L'image est très forte et correspond de près à une réalité. Comme si donc les corps avaient saigné au point que le rapport au saignement s'était inversé. Il ne s'agit plus du sang qui s'écoule des plaies, et donc qui sort du corps des victimes. Il y en a tant qu'il entoure tout, et ce sont les corps qui baignent dans le sang. Le sang est donc devenu le milieu dans lequel reposent les morts ou les blessés.
Mais l'expression s'emploie presque toujours dans le même contexte, il s'agit de l'issue d'un affrontement. La plupart du temps on dit « ça s'est terminé dans un bain de sang ». Et on imagine donc qu'on aurait peut-être pu l'éviter, ou que tout au moins, il y a eu un moment où on ne savait pas comment l'affaire finirait. Et puis soudain, tout bascule dans l'horreur qu'on a pas su éviter.
On remarque donc que cette expression se trouve particulièrement pour parler, par exemple, d'une prise d'otage qui tourne mal, ou d'un cambriolage, d'un règlement de comptes, ou d'une agression.
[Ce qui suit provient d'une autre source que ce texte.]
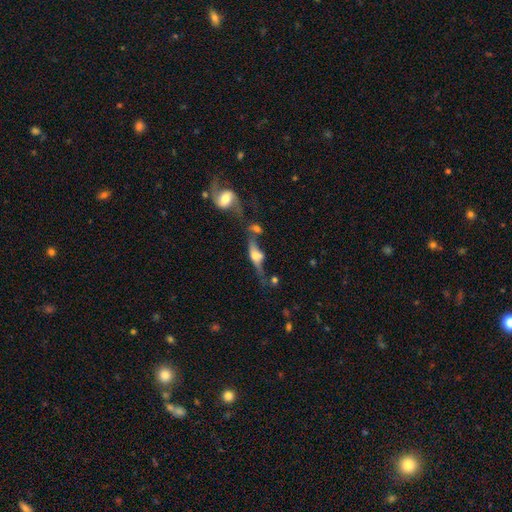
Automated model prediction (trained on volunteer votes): smooth-or-featured: featured or disk: 67% | smooth: 25% | star or artifact: 8%
  disk-edge-on: yes: 79% | no: 21%
    edge-on-bulge: rounded: 91% | boxy: 7% | none: 2%
  merging: none: 42% | merger: 25% | minor disturbance: 18% | major disturbance: 14%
Le rapport de force commence par être placé sous le signe de la menace, sans violence sanglante, et soudain tout se précipite.
On trouve des expressions équivalentes, même si elles sont moins porteuses d'un effroi saisissant.
Un carnage par exemple. Le mot fait moins image, mais son origine n'écarte pas le sang, puisqu'il est formé sur le mot chair. Ce mot étrangement a eu des sens bien différents au cours de l'histoire de la langue française. Le carnage a été la viande qu'on donnait à manger aux animaux, et puis les périodes de l'année où on avait le droit de manger de la viande, dans la religion catholique.
Enfin le sens moderne est apparu, un carnage est une tuerie, et le mot insiste fortement sur la barbarie qui est à l'œuvre. Il s'agit d'une scène terrible, la cruauté en est visible, et l'origine du terme est encore à l'œuvre. Comme si les corps étaient transformés en chair, comme si, sous la violence torturante, ils étaient retournés à l'état de chair informe.
Le mot insiste donc sur l'intensité et souvent sur l'ampleur de ces attaques. Mais on n'a pas tellement l'idée d'une bataille à armes égales. Il y a le côté des victimes et celui des bourreaux ; exécution sanguinaire plutôt qu'affrontement. Ce qu'on trouve également dans un autre mot, qui a sensiblement le même sens, c'est massacre.